According to the budget law, the automatic mechanism to increase pensions in line with inflation applies for the period 2023-24 in full to pension payments equal to or less than four times the minimum payment by INPS, meaning a total of around €2,000.
The minimum benefit for this year is €563.74 per month, according to a circular sent out by INPS in April. This means that pensions will increase by 7.3%, according to the Ministry of Labour and Social Policies.
The mechanism applies to the extent of 85% of the inflation increase for pension payments totalling equal to or less than five times the minimum payment by INPS, meaning a 6.2% increase, according to the labour ministry.

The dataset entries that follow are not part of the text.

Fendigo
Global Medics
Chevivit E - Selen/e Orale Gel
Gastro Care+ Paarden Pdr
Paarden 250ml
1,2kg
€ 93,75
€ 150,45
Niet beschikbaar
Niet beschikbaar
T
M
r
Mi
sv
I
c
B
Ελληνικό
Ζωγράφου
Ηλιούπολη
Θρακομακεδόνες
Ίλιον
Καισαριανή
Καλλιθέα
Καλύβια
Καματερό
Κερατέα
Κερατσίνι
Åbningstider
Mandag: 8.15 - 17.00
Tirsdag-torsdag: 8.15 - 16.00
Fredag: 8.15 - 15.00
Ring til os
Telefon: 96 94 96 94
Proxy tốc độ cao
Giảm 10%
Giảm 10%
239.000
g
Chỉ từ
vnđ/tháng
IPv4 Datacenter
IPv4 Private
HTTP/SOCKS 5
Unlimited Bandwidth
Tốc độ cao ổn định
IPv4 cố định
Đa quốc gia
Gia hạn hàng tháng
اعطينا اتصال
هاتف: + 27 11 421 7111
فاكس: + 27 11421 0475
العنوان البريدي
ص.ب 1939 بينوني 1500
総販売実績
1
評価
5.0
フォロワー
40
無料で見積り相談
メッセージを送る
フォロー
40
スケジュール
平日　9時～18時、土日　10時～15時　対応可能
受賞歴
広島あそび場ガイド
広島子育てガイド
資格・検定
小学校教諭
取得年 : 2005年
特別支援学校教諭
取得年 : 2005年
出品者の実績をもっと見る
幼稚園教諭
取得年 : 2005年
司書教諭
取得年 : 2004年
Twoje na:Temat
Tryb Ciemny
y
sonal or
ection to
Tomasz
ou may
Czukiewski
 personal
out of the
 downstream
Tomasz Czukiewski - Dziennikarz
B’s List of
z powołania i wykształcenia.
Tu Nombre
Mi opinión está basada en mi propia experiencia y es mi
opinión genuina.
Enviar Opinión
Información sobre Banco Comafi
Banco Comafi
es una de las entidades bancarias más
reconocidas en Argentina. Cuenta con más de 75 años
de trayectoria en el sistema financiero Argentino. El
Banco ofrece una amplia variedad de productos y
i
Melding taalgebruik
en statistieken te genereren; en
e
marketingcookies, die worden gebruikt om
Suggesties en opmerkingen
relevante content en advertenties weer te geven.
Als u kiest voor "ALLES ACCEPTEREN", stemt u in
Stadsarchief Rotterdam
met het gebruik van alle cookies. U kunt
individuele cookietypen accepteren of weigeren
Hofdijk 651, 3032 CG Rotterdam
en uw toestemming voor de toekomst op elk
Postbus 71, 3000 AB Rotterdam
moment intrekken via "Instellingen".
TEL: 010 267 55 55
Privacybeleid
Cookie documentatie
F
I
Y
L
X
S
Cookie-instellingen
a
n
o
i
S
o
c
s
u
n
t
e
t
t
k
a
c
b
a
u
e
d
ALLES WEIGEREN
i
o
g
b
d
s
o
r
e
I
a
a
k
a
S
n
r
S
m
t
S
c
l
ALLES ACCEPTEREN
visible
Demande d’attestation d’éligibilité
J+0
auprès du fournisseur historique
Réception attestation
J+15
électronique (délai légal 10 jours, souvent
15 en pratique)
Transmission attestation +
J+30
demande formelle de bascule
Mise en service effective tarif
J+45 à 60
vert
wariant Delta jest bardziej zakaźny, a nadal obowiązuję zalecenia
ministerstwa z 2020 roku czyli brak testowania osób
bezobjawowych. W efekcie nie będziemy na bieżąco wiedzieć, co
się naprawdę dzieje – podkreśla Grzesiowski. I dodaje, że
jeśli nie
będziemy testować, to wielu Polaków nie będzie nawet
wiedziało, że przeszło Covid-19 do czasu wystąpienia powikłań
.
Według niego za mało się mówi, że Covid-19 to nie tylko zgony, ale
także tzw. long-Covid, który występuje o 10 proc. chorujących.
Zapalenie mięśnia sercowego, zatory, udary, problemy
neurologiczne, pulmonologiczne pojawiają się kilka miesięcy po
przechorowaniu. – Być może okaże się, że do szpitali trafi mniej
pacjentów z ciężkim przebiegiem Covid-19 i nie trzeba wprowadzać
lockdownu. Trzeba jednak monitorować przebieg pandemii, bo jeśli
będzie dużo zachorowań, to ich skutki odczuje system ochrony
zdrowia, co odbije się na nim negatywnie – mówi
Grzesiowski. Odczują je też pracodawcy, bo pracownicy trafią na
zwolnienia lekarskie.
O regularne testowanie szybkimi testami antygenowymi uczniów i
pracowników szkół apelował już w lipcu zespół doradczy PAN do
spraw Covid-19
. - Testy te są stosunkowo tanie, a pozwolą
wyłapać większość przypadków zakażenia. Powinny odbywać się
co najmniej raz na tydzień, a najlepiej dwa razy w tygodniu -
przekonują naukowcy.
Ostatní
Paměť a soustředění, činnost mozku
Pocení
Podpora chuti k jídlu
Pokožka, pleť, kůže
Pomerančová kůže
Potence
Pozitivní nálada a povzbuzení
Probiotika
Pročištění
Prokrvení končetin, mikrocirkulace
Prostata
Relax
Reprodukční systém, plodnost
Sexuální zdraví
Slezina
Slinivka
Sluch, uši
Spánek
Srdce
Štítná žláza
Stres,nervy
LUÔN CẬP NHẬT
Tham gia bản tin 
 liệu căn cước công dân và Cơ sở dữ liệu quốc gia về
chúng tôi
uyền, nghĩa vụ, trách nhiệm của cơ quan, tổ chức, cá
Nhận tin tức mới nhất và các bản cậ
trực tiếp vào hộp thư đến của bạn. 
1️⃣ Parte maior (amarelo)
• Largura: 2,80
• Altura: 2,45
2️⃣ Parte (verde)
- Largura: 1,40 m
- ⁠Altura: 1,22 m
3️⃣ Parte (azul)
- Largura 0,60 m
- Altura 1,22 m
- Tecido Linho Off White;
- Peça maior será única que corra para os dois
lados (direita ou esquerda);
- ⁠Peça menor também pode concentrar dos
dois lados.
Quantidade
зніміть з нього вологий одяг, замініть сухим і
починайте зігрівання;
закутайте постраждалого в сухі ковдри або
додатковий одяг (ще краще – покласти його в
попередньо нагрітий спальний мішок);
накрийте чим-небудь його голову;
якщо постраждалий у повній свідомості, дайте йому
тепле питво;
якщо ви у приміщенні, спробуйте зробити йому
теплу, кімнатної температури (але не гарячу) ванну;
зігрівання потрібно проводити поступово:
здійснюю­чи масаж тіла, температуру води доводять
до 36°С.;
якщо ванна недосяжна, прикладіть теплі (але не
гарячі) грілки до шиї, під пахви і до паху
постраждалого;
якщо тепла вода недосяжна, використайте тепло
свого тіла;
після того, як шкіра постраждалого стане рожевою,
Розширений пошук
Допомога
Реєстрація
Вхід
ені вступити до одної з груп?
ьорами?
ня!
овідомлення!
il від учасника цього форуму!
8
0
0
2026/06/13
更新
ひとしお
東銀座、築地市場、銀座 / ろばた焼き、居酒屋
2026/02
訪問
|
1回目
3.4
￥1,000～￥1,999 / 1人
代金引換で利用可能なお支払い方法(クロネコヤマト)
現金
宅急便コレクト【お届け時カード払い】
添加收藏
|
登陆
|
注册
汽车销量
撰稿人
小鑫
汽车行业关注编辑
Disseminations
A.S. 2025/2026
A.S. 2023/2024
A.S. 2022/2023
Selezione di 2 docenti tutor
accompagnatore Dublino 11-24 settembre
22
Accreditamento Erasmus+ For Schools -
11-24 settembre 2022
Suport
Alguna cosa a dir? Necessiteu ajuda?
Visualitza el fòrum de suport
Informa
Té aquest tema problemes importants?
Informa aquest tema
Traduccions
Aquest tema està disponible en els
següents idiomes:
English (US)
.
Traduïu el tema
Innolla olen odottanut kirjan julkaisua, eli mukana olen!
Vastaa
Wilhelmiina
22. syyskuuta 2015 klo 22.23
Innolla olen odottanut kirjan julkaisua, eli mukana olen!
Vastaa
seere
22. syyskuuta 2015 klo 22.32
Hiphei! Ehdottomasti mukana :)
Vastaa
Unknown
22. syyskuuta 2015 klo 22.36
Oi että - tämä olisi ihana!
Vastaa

The increase in the level of pensions according to inflation decreases to 53% for benefits higher than five times the INPS’s minimum payment.
CIDA has sent a warning to INPS on behalf of seven of its members, following the normal legal procedure, asking it not to implement the process to block the full adjustment of pensions to inflation, as members have lost purchasing power with high inflation rate.
“INPS had 55 days to reply, but we know that INPS can’t reply because it is applying a state law, and we also go against the Ministry of Economy and Finance that has issued the law,” Lavagna added.
A spokesperson for INPS said the institution was not aware of any legal action. INPS did not reply to a further request for comment on whether it had received CIDA’s warning, and on its response to the legal proceedings. The Ministry of Economy and Finance did not reply to a request for comment either.
CIDA has now started talks with MPs and members of the government to try to include full pension adjustments to inflation in the next budget law.
“Pensions are losing a lot [of purchasing power], a loss that pensioners won’t recover [in their lifetime], even if the block applies to only one year,” Lavagna said.